In late December 2019, eight pages of genetic code were sent to computers at the National Institutes of Health in Bethesda, Md.
Unbeknown to American officials at the time, the genetic map that had landed on their doorstep contained critical clues about the virus that would soon touch off a pandemic.
The genetic code, submitted by Chinese scientists to a vast public repository of sequencing data run by the U.S. government, described a mysterious new virus that had infected a 65-year-old man weeks earlier in Wuhan. At the time the code was sent, Chinese officials had not yet warned of the unexplained pneumonia sickening patients in the central city of Wuhan.
But the U.S. repository, which was designed to help scientists share run-of-the-mill research data, never added the submission it received on Dec. 28, 2019, to its database. Instead, it asked the Chinese scientists three days later to resubmit the code with certain additional technical details. That request went unanswered.
It took almost another two weeks for a separate pair of virologists, one Australian and the other Chinese, to work together to post the genetic code of the new coronavirus online, setting off a frantic global effort to save lives by building tests and vaccines.

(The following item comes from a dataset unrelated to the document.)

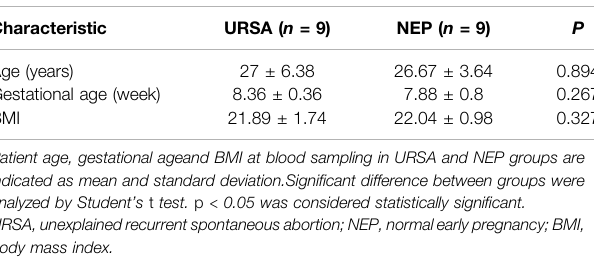
TABLE 1 | Clinical characteristics of the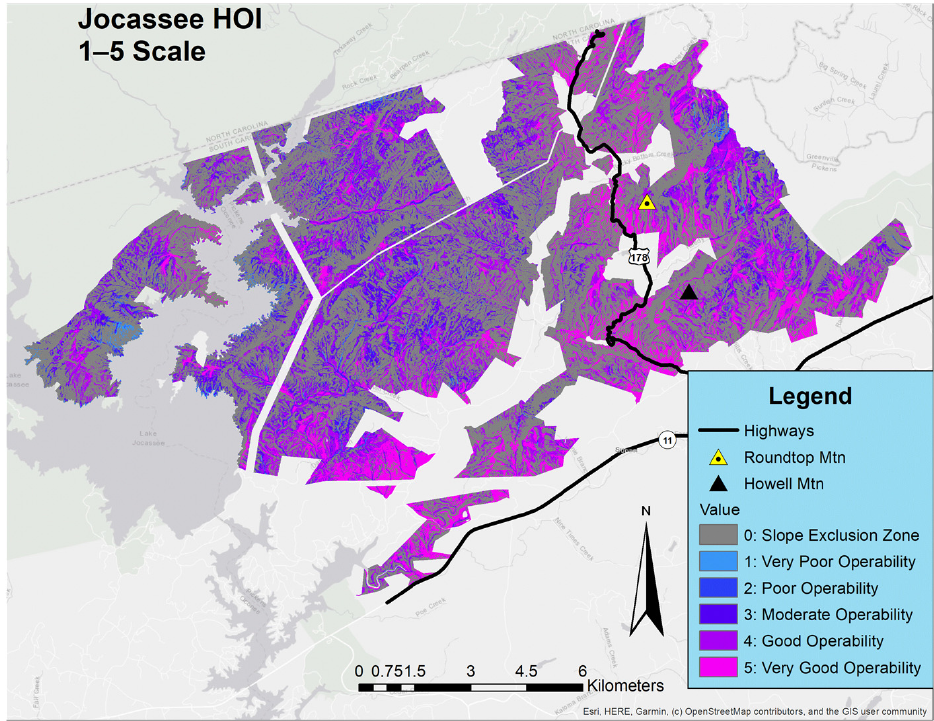
Figure 4. Output of the HOI Model on a 0–24 Scale for Jocassee. Observed scores for the HOI model were 3–23.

The initial attempt by Chinese scientists to publicize the crucial code was revealed for the first time in documents released on Wednesday by House Republicans investigating Covid’s origins. The documents reinforced questions circulating since early 2020 about when China learned of the virus that was causing its unexplained outbreak — and also drew attention to gaps in the American system of monitoring for dangerous new pathogens.